> _Excerpt_
________

Re: DSM robustness failure (was Re: Peripatus/failures)

From: Larry Rosenman <ler(at)lerctr(dot)org>
To: Thomas Munro <thomas(dot)munro(at)enterprisedb(dot)com>
Cc: Tom Lane <tgl(at)sss(dot)pgh(dot)pa(dot)us>, Pg Hackers <pgsql-hackers(at)postgresql(dot)org>, Robert Haas <robertmhaas(at)gmail(dot)com>, Amit Kapila <amit(dot)kapila16(at)gmail(dot)com>
Subject: Re: DSM robustness failure (was Re: Peripatus/failures)
Date: 2018-10-18 05:02:31
Message-ID: 20181018050231.d4xt3or5wg2g2npo@ler-imac.local
Views: Raw Message | Whole Thread | Download mbox | Resend email
Thread:
Lists: pgsql-hackers

On Wed, Oct 17, 2018 at 08:19:52PM -0500, Larry Rosenman wrote:
> On Thu, Oct 18, 2018 at 02:17:14PM +1300, Thomas Munro wrote:
> > On Thu, Oct 18, 2018 at 1:10 PM Tom Lane <tgl(at)sss(dot)pgh(dot)pa(dot)us> wrote:
> > > ... However, I'm still slightly interested in how it
> > > was that that broke DSM so thoroughly ...
> >
> > Me too. Frustratingly, that vm object might still exist on Larry's
> > machine if it hasn't been rebooted (since we failed to shm_unlink()
> > it), so if we knew its name we could write a program to shm_open(),
> > mmap(), dump out to a file for analysis and then we could work out
> > which of the sanity tests it failed and maybe get some clues.
> > Unfortunately it's not in any of our logs AFAIK, and I can't see any
> > way to get a list of existing shm_open() objects from the kernel.
> > From sys/kern/uipc_shm.c:
> >
> > * TODO:
> > *
> > * (1) Need to export data to a userland tool via a sysctl. Should ipcs(1)

________

> _Material supplied_

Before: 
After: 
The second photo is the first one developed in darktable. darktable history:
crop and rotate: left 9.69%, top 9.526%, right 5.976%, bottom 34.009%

________

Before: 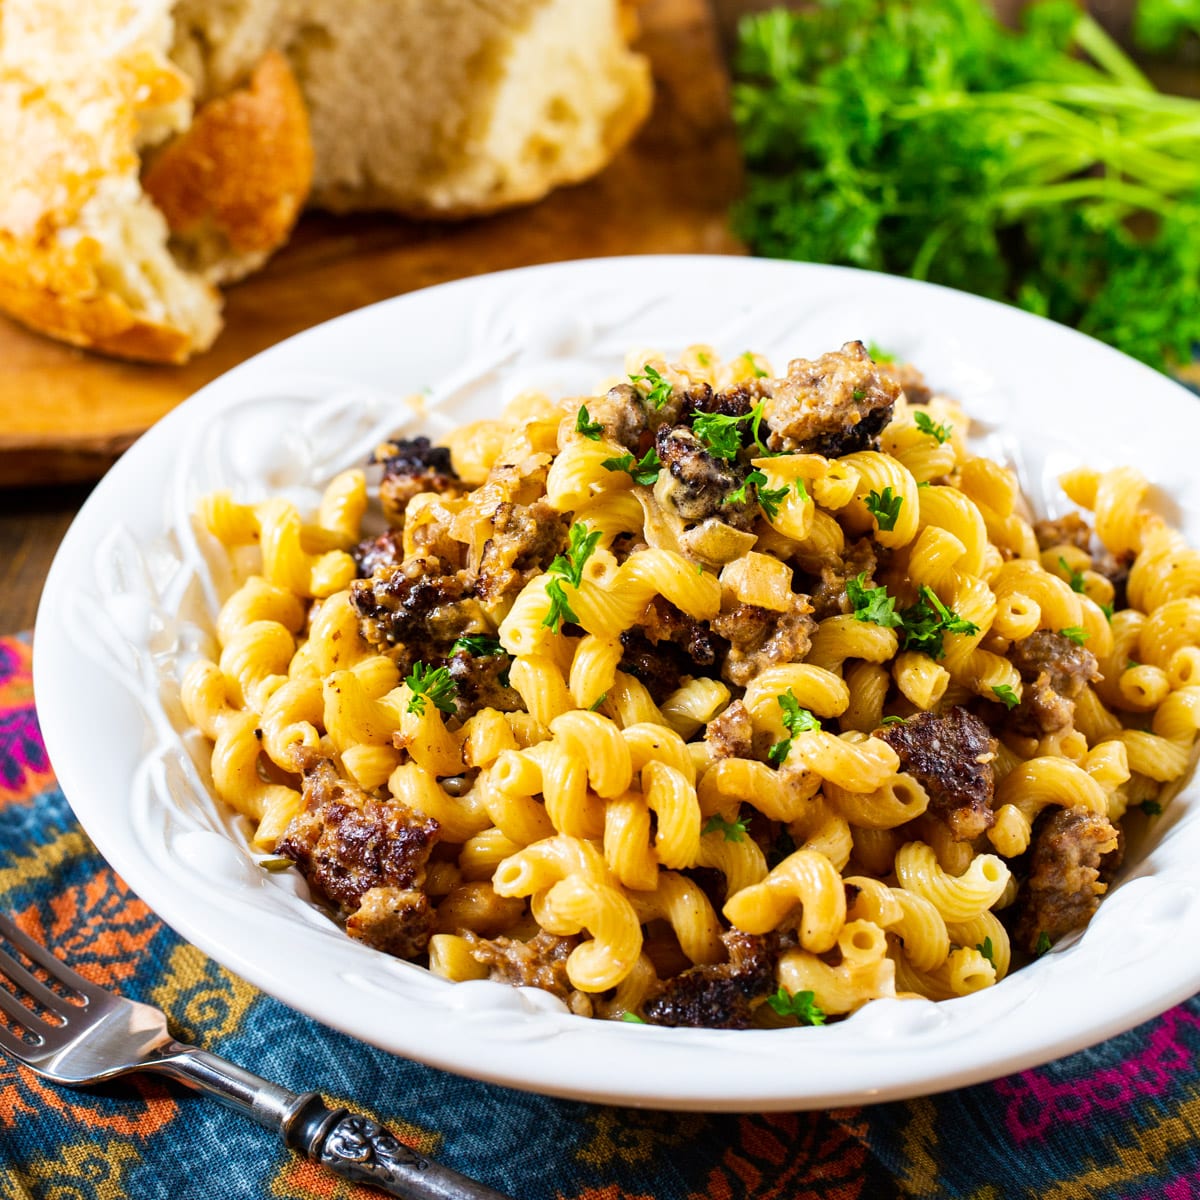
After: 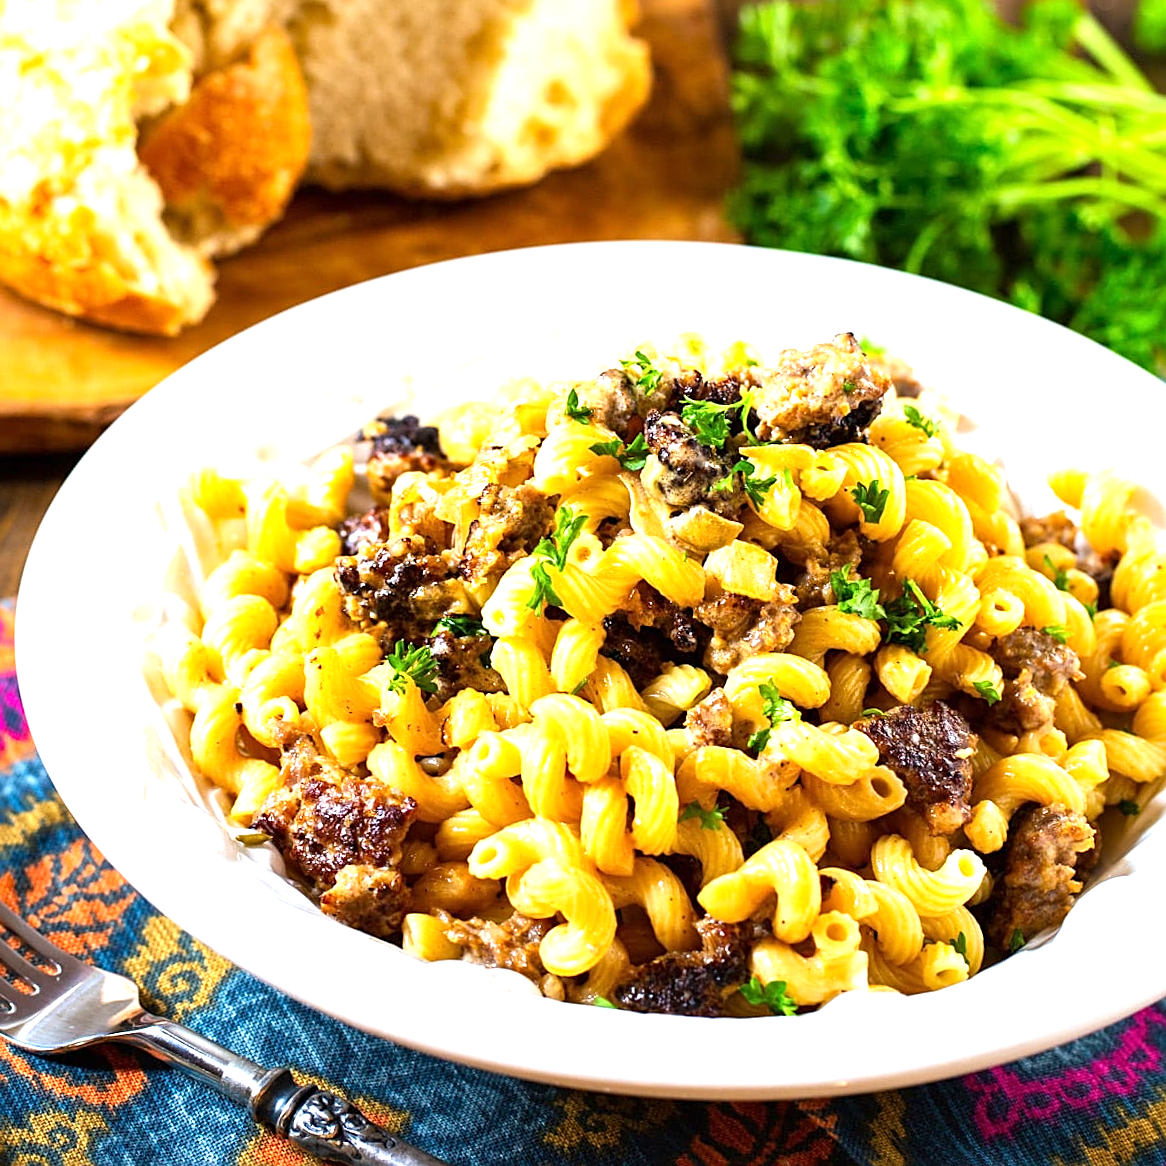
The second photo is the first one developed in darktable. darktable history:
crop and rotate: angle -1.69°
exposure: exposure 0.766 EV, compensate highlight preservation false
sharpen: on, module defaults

________

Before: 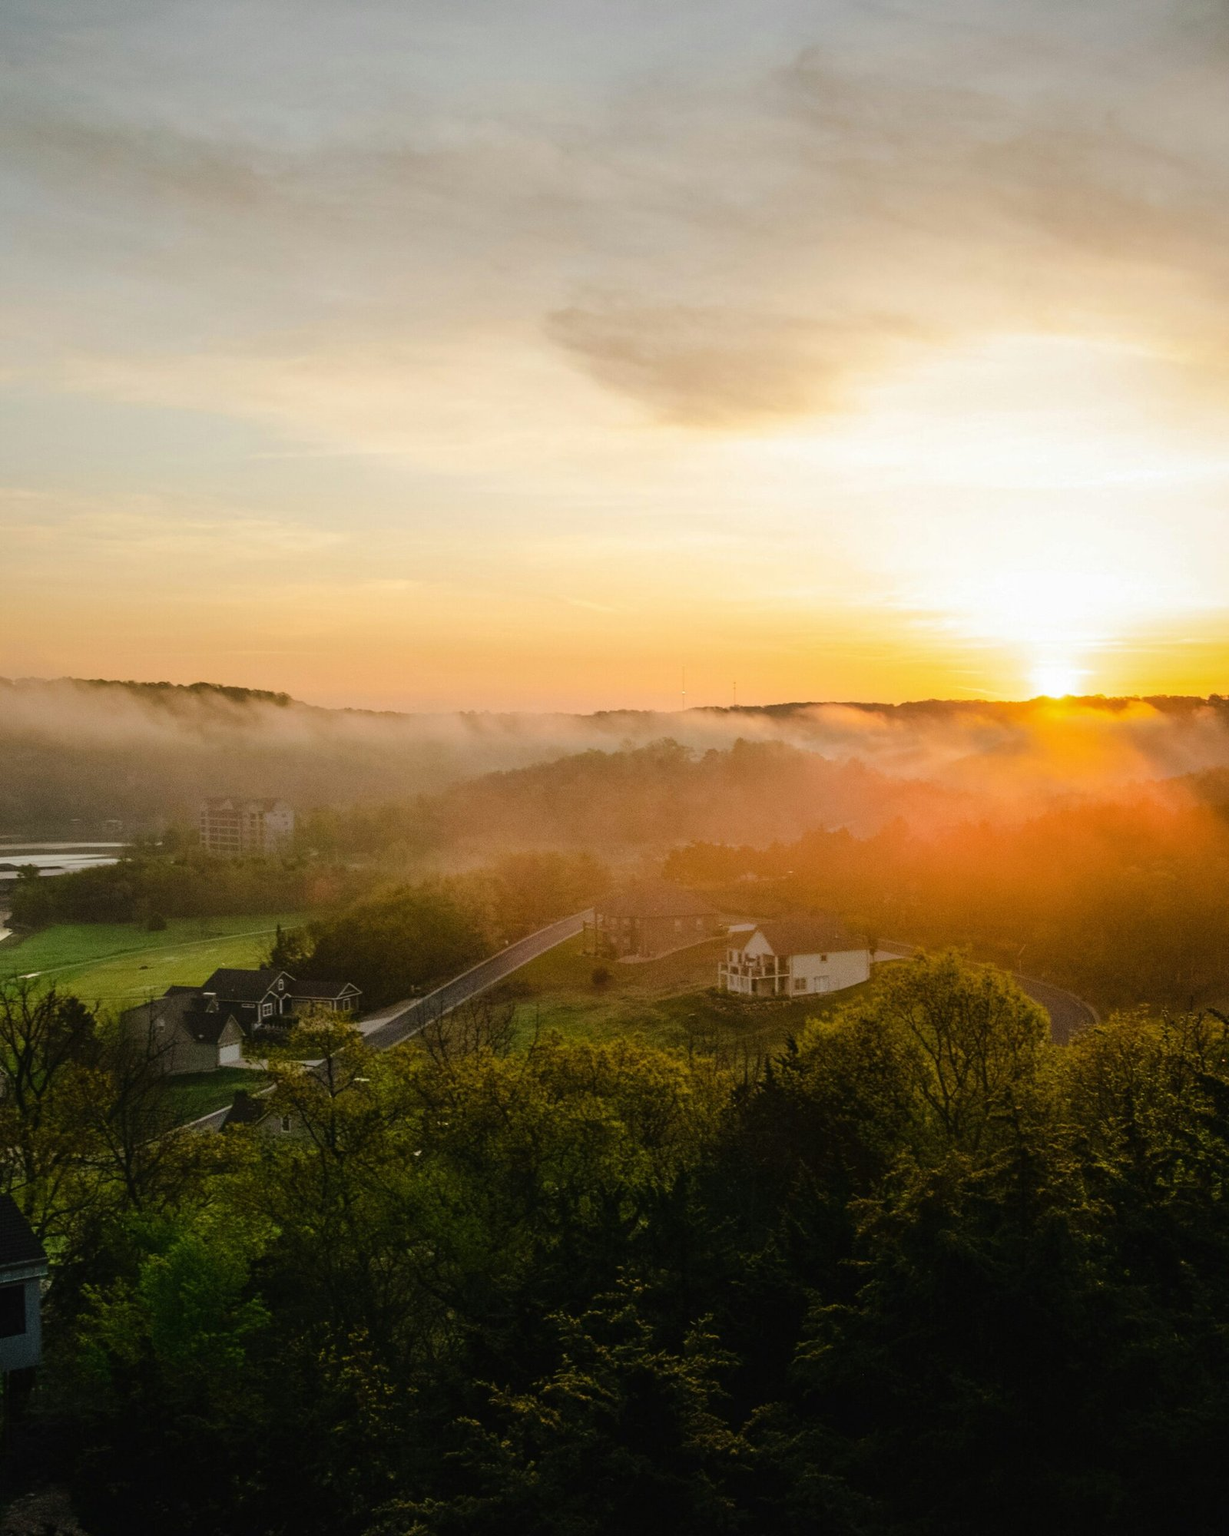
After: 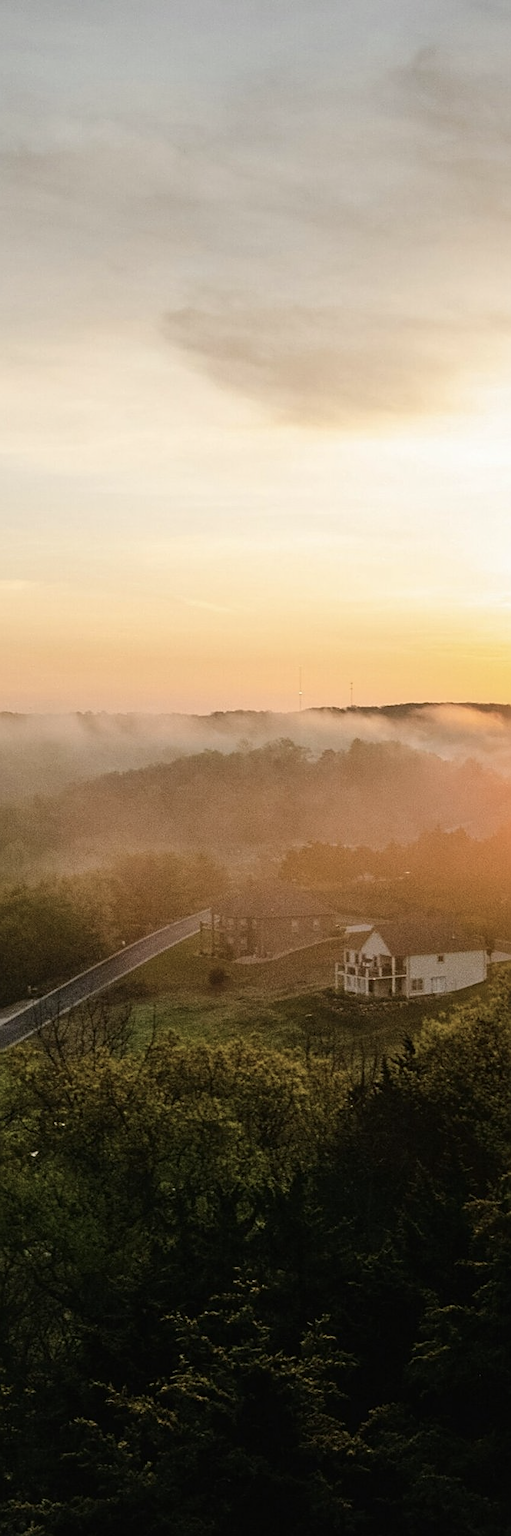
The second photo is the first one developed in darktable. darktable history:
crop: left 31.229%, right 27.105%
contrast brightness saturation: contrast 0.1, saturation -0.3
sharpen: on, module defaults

________

> _Exercise 1_
In the DSM robustness message, which kernel source file is quoted for its TODO note?
> _Exercise 2_
Reproduce the passage of the DSM robustness message that begins with the words containing "Date: 2018-10-18 05:02:31" and ends with "failed to shm_unlink()".

> _Expected answer 1_
sys/kern/uipc_shm.c

> _Expected answer 2_
Date: 2018-10-18 05:02:31
Message-ID: 20181018050231.d4xt3or5wg2g2npo@ler-imac.local
Views: Raw Message | Whole Thread | Download mbox | Resend email
Thread:
Lists: pgsql-hackers

On Wed, Oct 17, 2018 at 08:19:52PM -0500, Larry Rosenman wrote:
> On Thu, Oct 18, 2018 at 02:17:14PM +1300, Thomas Munro wrote:
> > On Thu, Oct 18, 2018 at 1:10 PM Tom Lane <tgl(at)sss(dot)pgh(dot)pa(dot)us> wrote:
> > > ... However, I'm still slightly interested in how it
> > > was that that broke DSM so thoroughly ...
> >
> > Me too. Frustratingly, that vm object might still exist on Larry's
> > machine if it hasn't been rebooted (since we failed to shm_unlink()